NOAA Webinar - Climate Change Damages to Alaska: Public Infrastructure and the Economics of Proactive Adaptation

Presenter: April M. Melvin, Associate Program Officer, The National Academy of Sciences

Event Type: Webinars and Virtual Events

When: 24 May 2017

Where: Online: 12:00-1:00pm EDT

More information: 
https://www.nodc.noaa.gov/seminars

Summary

Abstract: Climate change in Alaska is causing widespread environmental change that is damaging critical infrastructure. As climate change continues, infrastructure is expected to become more vulnerable to damage, increasing risks to residents and resulting in large economic impacts. In this study, we quantified potential economic damages to Alaska public infrastructure resulting from climate driven changes in flooding, precipitation, near-surface permafrost thaw, and freeze–thaw cycles under relatively high and low climate scenarios. We also estimated coastal erosion losses for villages known to be at risk. Our findings suggest that the largest climate damages will result from flooding of roads followed by substantial near-surface permafrost thaw related damage to buildings. Proactive adaptation efforts as well as global action to reduce greenhouse gas emissions could considerably reduce these damages.

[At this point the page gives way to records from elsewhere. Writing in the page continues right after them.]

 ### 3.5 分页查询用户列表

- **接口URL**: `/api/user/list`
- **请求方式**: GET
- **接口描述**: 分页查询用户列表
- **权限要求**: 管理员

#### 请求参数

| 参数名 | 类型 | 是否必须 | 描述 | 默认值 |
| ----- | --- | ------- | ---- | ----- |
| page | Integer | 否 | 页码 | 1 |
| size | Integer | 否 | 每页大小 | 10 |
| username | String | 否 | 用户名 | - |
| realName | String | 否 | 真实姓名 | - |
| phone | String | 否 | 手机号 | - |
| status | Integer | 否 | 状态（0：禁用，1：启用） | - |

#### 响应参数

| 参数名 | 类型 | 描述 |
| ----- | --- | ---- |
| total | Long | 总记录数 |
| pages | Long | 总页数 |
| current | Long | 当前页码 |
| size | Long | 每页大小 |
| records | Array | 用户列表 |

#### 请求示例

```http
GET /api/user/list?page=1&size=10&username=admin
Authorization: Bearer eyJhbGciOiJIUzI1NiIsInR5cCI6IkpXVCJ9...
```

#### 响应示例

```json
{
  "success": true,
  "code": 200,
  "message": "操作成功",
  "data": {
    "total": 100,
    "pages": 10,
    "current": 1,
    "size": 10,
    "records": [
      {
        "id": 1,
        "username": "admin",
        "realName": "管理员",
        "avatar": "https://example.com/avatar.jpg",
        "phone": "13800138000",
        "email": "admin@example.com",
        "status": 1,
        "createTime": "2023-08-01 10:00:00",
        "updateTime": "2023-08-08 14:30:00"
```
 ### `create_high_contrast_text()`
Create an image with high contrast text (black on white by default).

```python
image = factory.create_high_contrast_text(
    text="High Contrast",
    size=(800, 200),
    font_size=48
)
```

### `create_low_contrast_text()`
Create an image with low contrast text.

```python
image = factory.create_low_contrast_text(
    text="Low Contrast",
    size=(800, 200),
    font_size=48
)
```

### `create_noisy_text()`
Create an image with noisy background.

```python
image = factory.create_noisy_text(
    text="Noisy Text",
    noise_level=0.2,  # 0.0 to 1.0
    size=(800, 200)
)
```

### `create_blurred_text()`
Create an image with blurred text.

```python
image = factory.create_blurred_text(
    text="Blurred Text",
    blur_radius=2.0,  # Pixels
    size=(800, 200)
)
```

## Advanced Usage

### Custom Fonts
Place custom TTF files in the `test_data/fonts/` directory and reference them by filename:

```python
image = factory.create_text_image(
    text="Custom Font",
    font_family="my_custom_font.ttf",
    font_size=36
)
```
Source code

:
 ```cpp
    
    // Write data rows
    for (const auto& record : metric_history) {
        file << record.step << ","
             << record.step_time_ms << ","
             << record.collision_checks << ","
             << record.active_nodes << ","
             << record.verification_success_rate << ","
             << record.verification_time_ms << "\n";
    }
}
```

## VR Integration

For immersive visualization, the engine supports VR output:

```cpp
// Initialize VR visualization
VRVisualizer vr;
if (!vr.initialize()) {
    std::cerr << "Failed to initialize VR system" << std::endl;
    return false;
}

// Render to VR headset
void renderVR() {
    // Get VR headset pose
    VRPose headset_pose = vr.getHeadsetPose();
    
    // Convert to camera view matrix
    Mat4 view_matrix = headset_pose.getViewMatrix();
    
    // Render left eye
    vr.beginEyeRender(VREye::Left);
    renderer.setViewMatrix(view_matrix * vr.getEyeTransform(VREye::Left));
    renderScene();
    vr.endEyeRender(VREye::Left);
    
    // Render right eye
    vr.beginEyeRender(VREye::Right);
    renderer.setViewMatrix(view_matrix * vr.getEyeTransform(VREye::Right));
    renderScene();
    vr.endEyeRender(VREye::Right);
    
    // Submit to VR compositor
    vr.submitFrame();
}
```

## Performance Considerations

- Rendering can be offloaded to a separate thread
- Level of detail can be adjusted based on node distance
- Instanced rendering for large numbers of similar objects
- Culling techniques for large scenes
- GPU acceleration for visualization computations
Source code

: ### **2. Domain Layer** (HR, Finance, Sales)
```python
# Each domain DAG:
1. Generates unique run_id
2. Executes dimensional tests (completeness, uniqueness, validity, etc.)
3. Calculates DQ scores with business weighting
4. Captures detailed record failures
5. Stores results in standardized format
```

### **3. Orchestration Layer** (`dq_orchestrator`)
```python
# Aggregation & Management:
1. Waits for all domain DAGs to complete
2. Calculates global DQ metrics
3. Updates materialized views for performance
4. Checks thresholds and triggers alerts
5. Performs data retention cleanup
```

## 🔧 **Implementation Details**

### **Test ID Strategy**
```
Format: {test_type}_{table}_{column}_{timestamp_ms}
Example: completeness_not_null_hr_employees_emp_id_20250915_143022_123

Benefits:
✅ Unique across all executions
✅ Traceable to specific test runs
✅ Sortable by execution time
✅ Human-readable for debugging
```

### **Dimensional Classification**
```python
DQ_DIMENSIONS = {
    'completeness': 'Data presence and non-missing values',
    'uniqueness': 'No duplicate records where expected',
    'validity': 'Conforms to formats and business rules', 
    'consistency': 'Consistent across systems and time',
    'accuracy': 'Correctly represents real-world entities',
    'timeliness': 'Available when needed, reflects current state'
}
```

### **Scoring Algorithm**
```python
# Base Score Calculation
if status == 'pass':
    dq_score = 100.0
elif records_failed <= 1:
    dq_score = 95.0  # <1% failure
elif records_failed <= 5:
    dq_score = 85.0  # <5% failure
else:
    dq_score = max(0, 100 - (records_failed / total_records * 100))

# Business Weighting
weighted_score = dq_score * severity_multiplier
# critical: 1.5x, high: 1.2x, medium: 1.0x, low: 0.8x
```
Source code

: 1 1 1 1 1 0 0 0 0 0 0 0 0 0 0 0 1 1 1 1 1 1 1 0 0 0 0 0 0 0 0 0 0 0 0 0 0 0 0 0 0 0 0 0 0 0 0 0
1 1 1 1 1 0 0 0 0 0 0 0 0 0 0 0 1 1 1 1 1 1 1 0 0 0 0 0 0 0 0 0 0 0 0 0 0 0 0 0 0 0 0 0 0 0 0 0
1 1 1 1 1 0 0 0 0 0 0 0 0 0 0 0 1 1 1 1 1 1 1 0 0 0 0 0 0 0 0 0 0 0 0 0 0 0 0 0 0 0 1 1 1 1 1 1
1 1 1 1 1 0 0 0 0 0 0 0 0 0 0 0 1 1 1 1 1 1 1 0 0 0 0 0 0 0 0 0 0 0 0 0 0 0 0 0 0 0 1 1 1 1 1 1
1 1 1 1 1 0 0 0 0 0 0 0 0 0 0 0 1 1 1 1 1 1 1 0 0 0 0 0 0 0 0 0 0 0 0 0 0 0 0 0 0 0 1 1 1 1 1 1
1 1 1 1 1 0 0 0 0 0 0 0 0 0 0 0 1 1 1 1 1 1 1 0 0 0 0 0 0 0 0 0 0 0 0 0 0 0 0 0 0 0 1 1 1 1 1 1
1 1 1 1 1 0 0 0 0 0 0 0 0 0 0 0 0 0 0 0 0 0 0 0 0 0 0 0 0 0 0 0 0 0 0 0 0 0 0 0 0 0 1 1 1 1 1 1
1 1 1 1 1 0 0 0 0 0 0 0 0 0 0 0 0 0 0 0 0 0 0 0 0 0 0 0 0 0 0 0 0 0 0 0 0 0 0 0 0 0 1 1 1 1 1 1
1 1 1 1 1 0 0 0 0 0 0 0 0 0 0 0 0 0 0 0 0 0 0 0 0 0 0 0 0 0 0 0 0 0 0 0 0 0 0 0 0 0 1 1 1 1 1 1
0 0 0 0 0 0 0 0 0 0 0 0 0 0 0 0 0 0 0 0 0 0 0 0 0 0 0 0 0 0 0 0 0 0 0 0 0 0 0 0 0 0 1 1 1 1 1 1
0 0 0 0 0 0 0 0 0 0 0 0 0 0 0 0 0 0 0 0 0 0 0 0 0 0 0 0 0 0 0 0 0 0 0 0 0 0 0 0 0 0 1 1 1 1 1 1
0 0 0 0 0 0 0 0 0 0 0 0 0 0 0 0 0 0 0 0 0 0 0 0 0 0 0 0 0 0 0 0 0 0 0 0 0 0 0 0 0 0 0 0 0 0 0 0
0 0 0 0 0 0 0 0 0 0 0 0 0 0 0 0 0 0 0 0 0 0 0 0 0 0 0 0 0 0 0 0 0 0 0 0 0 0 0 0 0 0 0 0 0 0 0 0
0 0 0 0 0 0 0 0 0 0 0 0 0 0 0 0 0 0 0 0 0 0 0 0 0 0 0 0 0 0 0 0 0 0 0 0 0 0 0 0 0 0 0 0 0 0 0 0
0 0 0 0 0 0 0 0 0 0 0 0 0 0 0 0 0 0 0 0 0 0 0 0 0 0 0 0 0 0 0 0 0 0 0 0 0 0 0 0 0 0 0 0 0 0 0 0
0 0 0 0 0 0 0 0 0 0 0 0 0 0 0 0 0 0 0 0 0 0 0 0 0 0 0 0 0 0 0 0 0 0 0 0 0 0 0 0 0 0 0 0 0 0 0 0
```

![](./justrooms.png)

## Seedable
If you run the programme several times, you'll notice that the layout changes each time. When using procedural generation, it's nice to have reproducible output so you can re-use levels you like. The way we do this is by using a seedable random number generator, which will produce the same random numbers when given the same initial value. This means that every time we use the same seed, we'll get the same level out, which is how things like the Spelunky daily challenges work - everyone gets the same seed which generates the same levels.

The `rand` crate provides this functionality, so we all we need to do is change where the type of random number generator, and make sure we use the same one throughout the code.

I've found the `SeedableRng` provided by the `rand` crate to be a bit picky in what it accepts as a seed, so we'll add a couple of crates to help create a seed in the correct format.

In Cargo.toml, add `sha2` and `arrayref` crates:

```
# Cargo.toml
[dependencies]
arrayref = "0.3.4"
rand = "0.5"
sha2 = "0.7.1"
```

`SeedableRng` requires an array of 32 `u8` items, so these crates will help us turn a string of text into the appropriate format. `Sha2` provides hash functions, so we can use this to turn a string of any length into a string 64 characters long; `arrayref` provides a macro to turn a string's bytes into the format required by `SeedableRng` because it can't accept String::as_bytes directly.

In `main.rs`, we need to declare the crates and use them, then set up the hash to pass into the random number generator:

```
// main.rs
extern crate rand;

About the Speaker: April Melvin is an Associate Program Officer with the National Academy of Sciences Board on Atmospheric Sciences and Climate (BASC). Prior to joining BASC, April was a Science & Technology Policy Fellow in the Climate Change Division at the U.S. Environmental Protection Agency, sponsored by the American Association for the Advancement of Science (AAAS). As an AAAS Fellow, April’s work focused largely on economic impacts of climate change in Alaska, including damages to infrastructure and costs of responding to wildfire. She also spent extensive time in Alaska as a Postdoctoral Research Associate while studying climate change and wildfire in Alaska’s boreal forests. April received her Ph.D. in ecosystem ecology/biogeochemistry from Cornell University and holds a B.S. in ecology and evolutionary biology from the University of Rochester.